* [Tarefas a realizar]:
a - No trecho para leitura, reescreva de forma mais concisa o parágrafo iniciado por “Ao contrário do que alguns incautos”, preservando seus fatos principais.
b - Transcreva literalmente o segmento do trecho para leitura entre “Há que se entender” e “justiça, é a Lei.”, inclusive.
c - Dê continuidade ao trecho para leitura, que trata da cassação do mandato do Deputado Federal Deltan Dallagnol pelo Tribunal Superior Eleitoral, a partir do ponto em que ele termina.

* [Trecho para leitura]:
----------------------------------------
Há que se entender que não existe liberdade absoluta, liberdade absoluta é alienação, é loucura! O limite do poder jurisdicional do magistrado no exercício eficiente de sua especial e sagrada atividade, destinada a fazer justiça, é a Lei.

Ao contrário do que alguns incautos, açodadamente possam pensar, a liberdade que o artigo 4º da Lei de Introdução às normas do Direito Brasileiro destina ao Juiz é uma liberdade responsável, fundada nos princípios gerais de direito, liberdade de decidir fundamentadamente com coerência e razoabilidade, jamais contrariando a Lei. Assim preceitua o aludido dispositivo legal: “Quando a lei for omissa, o juiz decidirá o caso de acordo com a analogia, os costumes e os princípios gerais do direito”.

No caso em comento, a Lei não é omissa, muito pelo contrário, a Lei tipifica, disciplinando com precisão o fato e a solução, bastante distintos do quanto e como foi decidido.

A equivocadíssima decisão do Tribunal Superior Eleitoral, que em menos de dois minutos, por sete votos a zero, cassou o mandato do Deputado Federal Deltan Dallagnol, traduz um grave precedente de violação literal da norma jurídica, com cheiro forte de perseguição ou de vingança, bem distante do sentimento de justiça, o que macula, primeiramente, a honradez do Poder Judiciário e põe em risco a democracia.
----------------------------------------
* [Lista de linhas]:

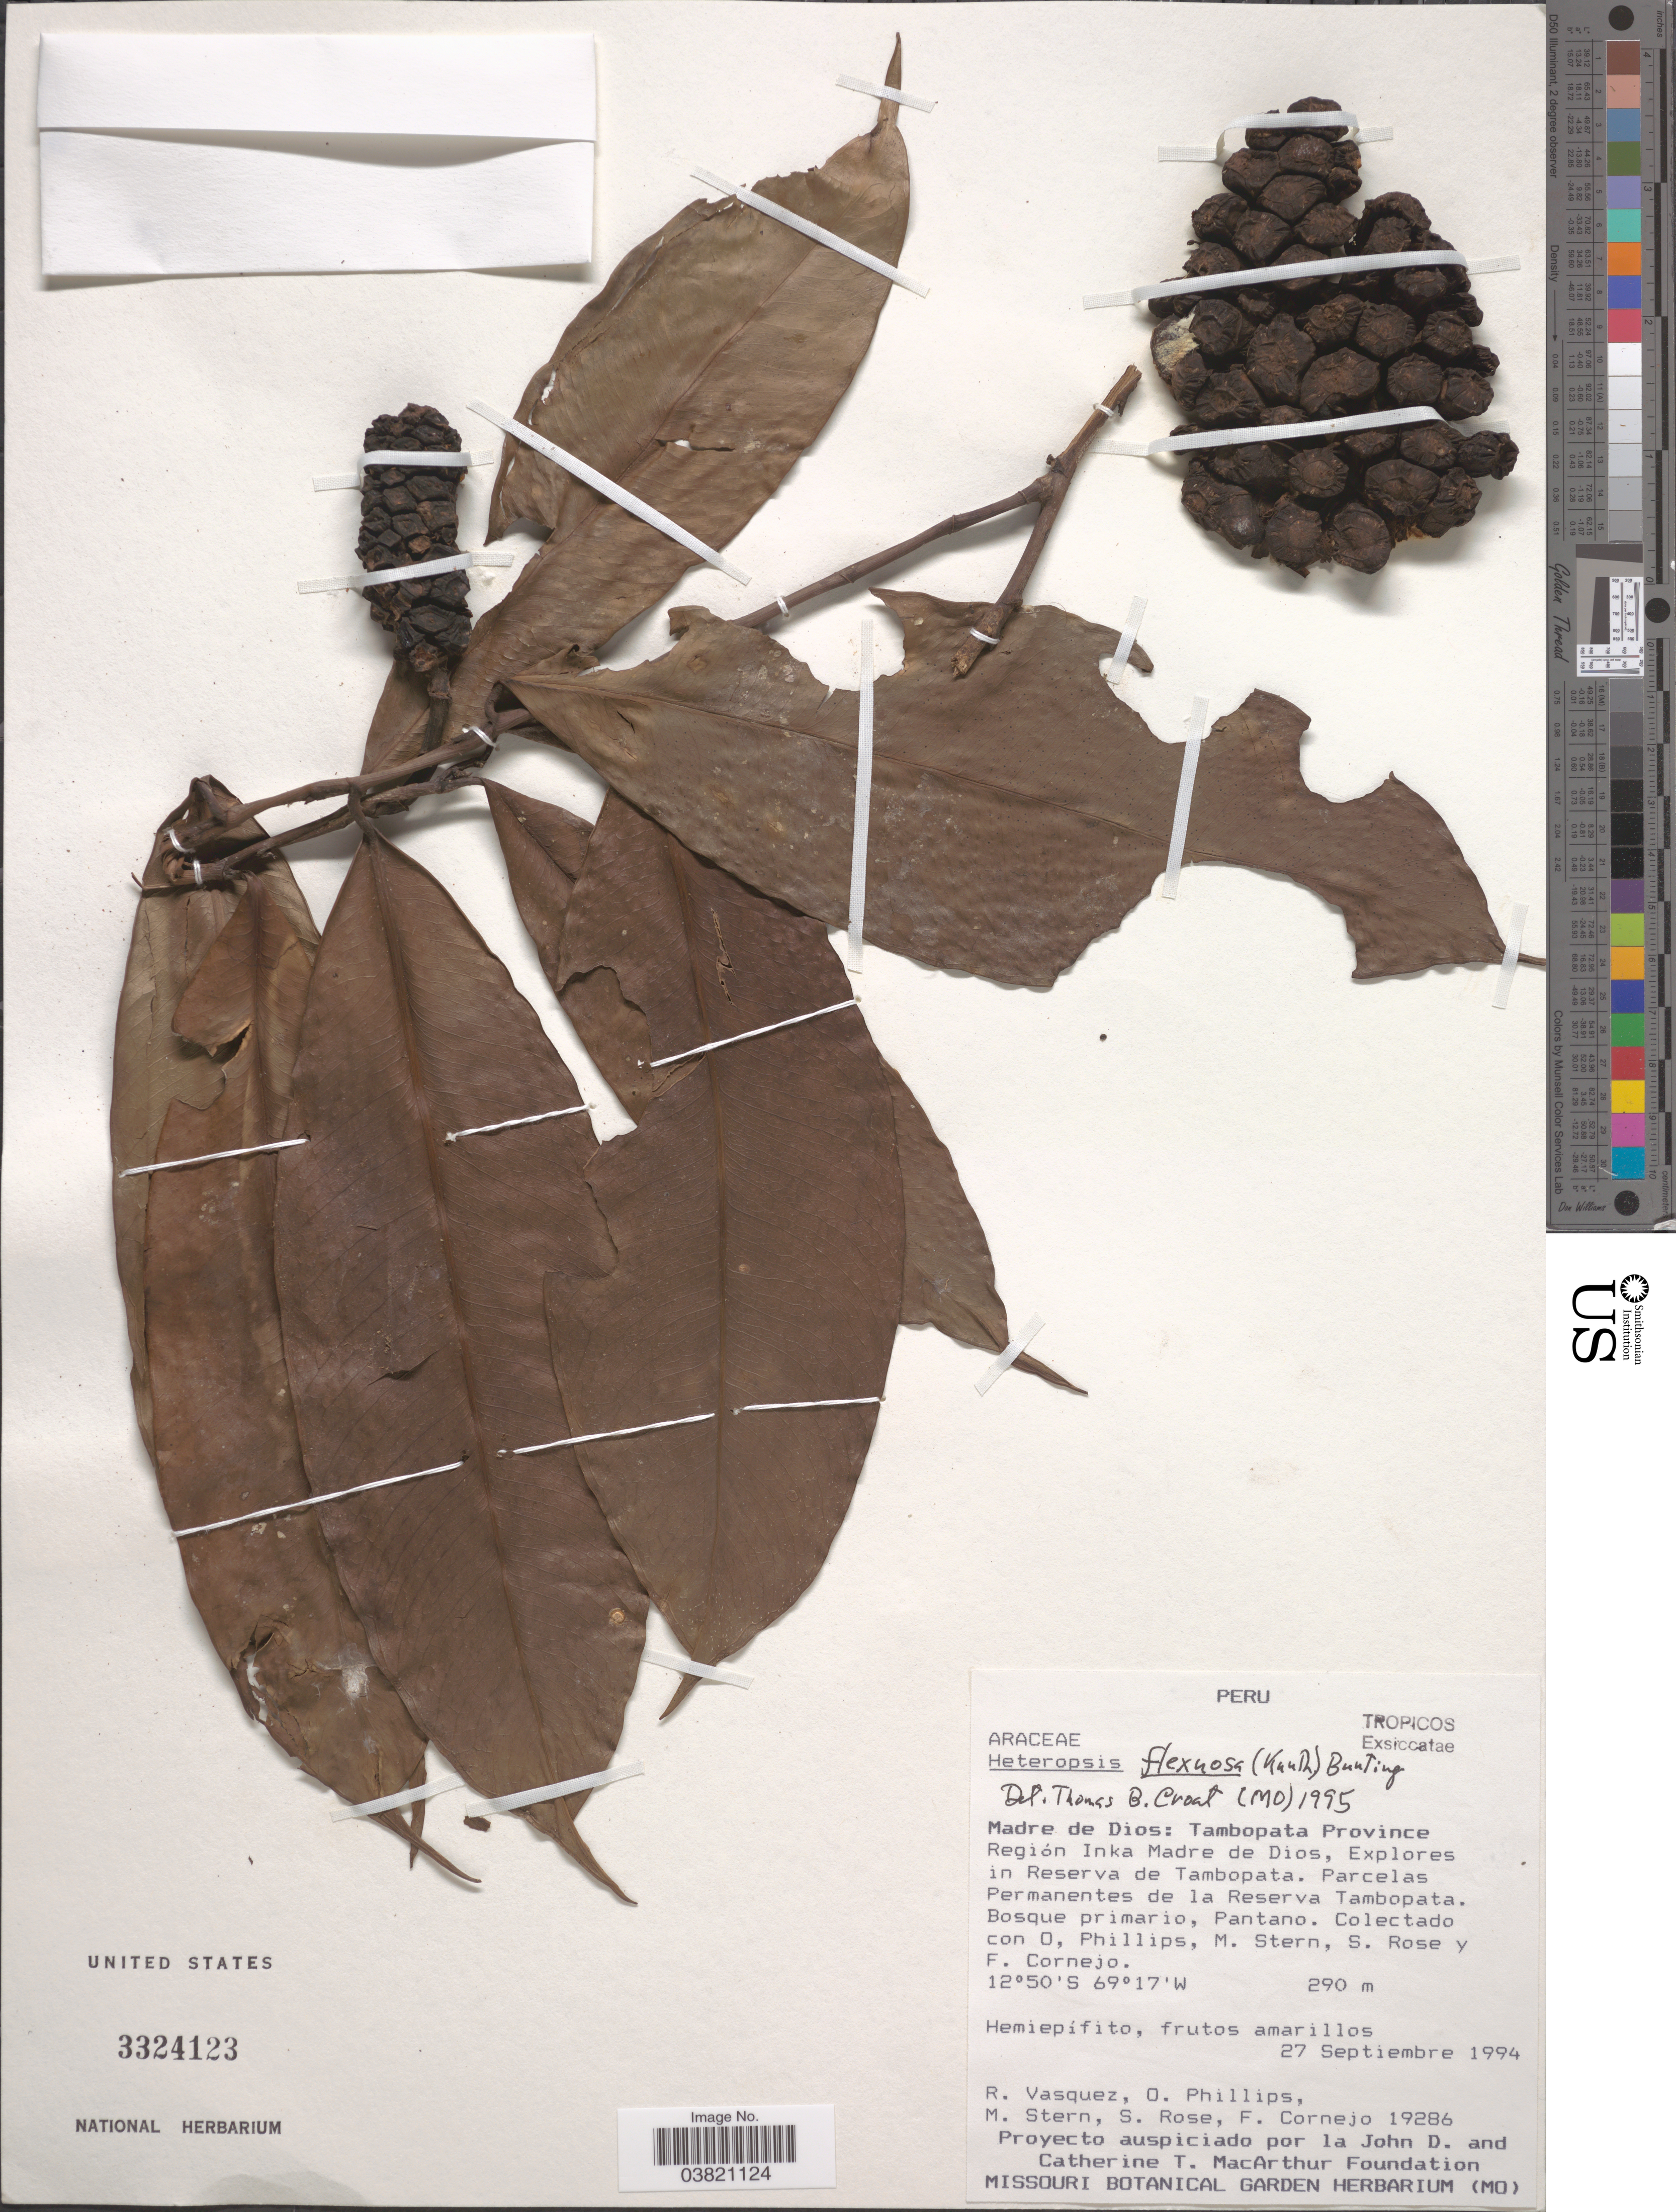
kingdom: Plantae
----------------------------------------
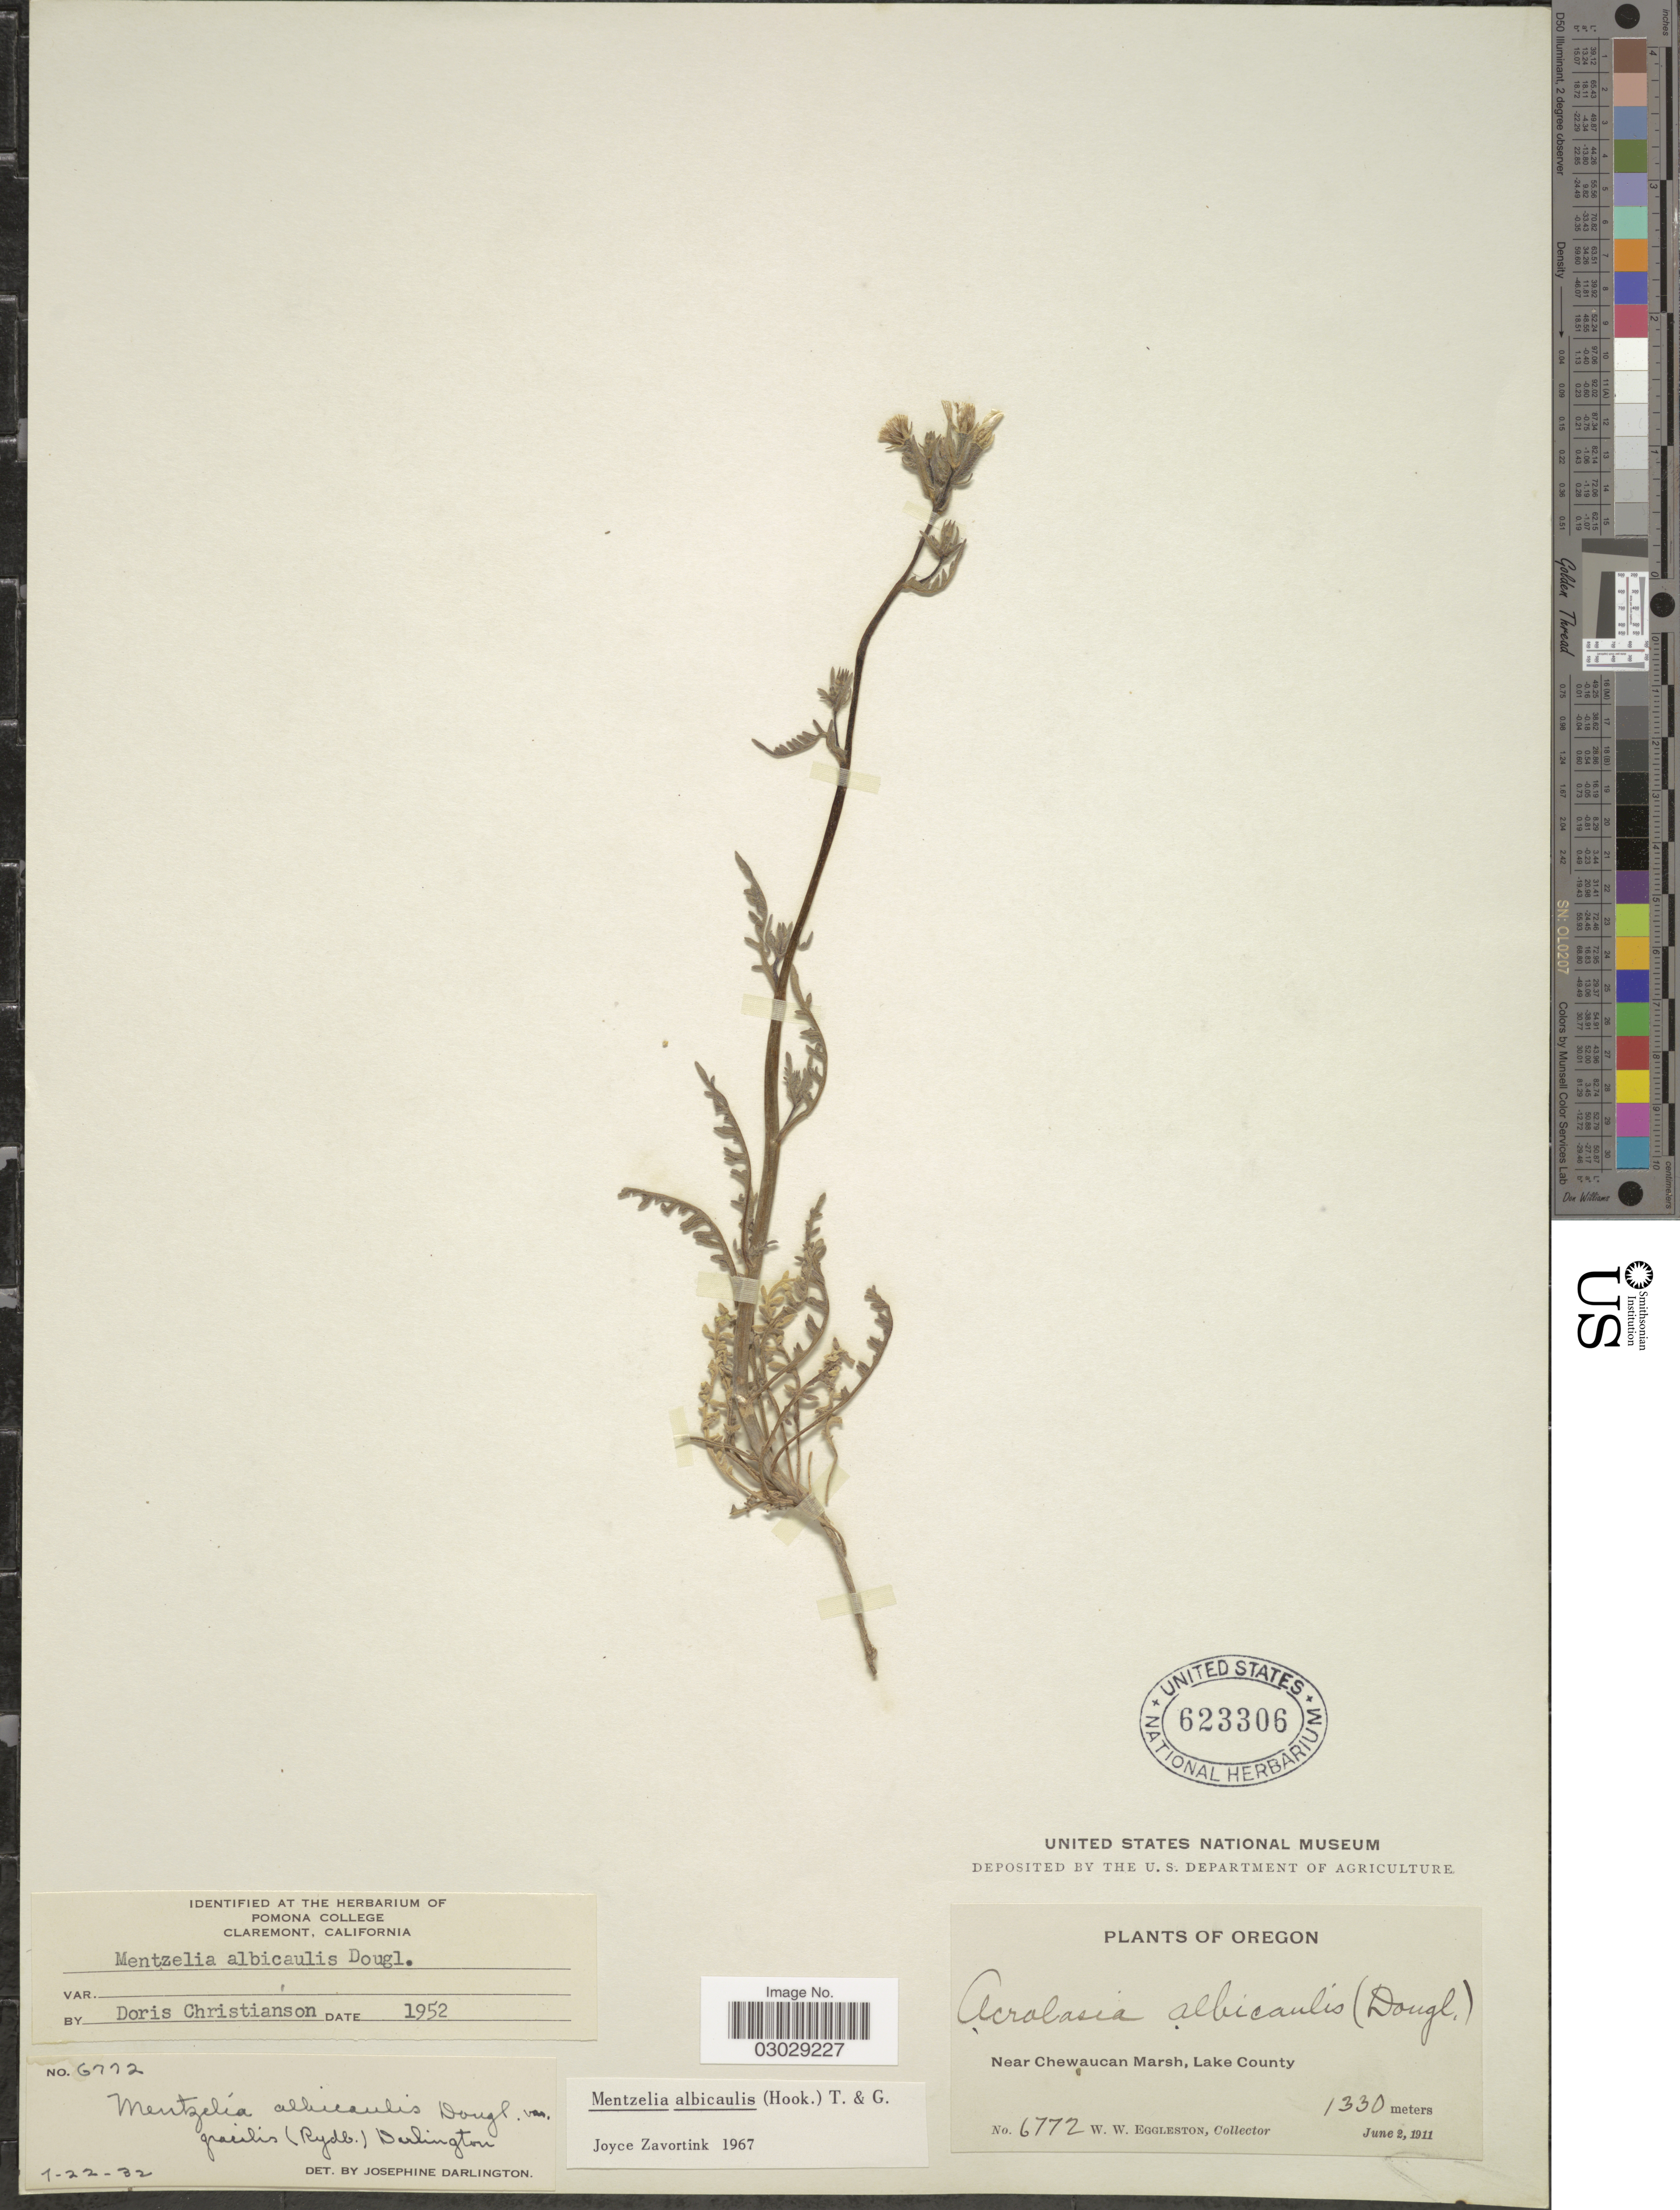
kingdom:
----------------------------------------
* [Respostas em ordem]:
a - A liberdade que o artigo 4º da Lei de Introdução às normas do Direito Brasileiro confere ao juiz é responsável. Ela se baseia nos princípios gerais de direito, exige decisões fundamentadas, coerentes e razoáveis e jamais pode contrariar a Lei. O dispositivo determina que, quando a lei for omissa, o juiz decida conforme a analogia, os costumes e os princípios gerais do direito.

b -
Há que se entender que não existe liberdade absoluta, liberdade absoluta é alienação, é loucura! O limite do poder jurisdicional do magistrado no exercício eficiente de sua especial e sagrada atividade, destinada a fazer justiça, é a Lei.

c -
Principalmente pela inusitada celeridade do processo e seu julgamento, possivelmente contrastando com a tradicional “morosidade da Justiça”, ultrapassou a perplexidade do mundo jurídico, deixando atônita a sociedade brasileira, inclusive provocando espanto na comunidade internacional!

Ocaso particular, objeto do injustificável processo, onde não parece existir espaço para se falar em dúvida quanto à interpretação da lei, aproxima-se mais de ativismo judicial, fugindo o julgador do dever,próprio do magistrado, de primar pelo regular andamento do processo, garantindo ao réu o direito ao contraditório e à ampla defesa, trabalhando a boa-fé processual em direção à esperada eficiência. Contudo, o que, aparentemente às escâncaras, se pode ver, foi ativismo judicial, uma teratologia processual montada em flagrante inconstitucionalidade, tal como se a Corte estivesse legislando, instituindo norma para aplicar ao caso concreto, e, desta forma, usurpando tal função do Poder Legislativo.

Torna-se difícil enxergar de outra forma essa extravagante decisão do Tribunal Superior Eleitoral no julgamento de uma infundada ação proposta pelo “PT”com o objetivo de declarar a inelegibilidade do Deputado Federal Deltan Dallagnol. Porque assim? O que está disciplinado na norma insculpida na alínea “q” do art. 1º da Lei da Ficha Limpa (Lei Complementar nº 64, de 18 de Maio de 1990) é que:

“São inelegíveis…os magistrados e membros do Ministério Público que forem aposentados compulsoriamente por decisão sancionatória, que tenham perdido o cargo por sentença ou que tenham pedido exoneração ou aposentadoria voluntária na pendência de processo administrativo disciplinar…pelo prazo de 8 (oito) anos”.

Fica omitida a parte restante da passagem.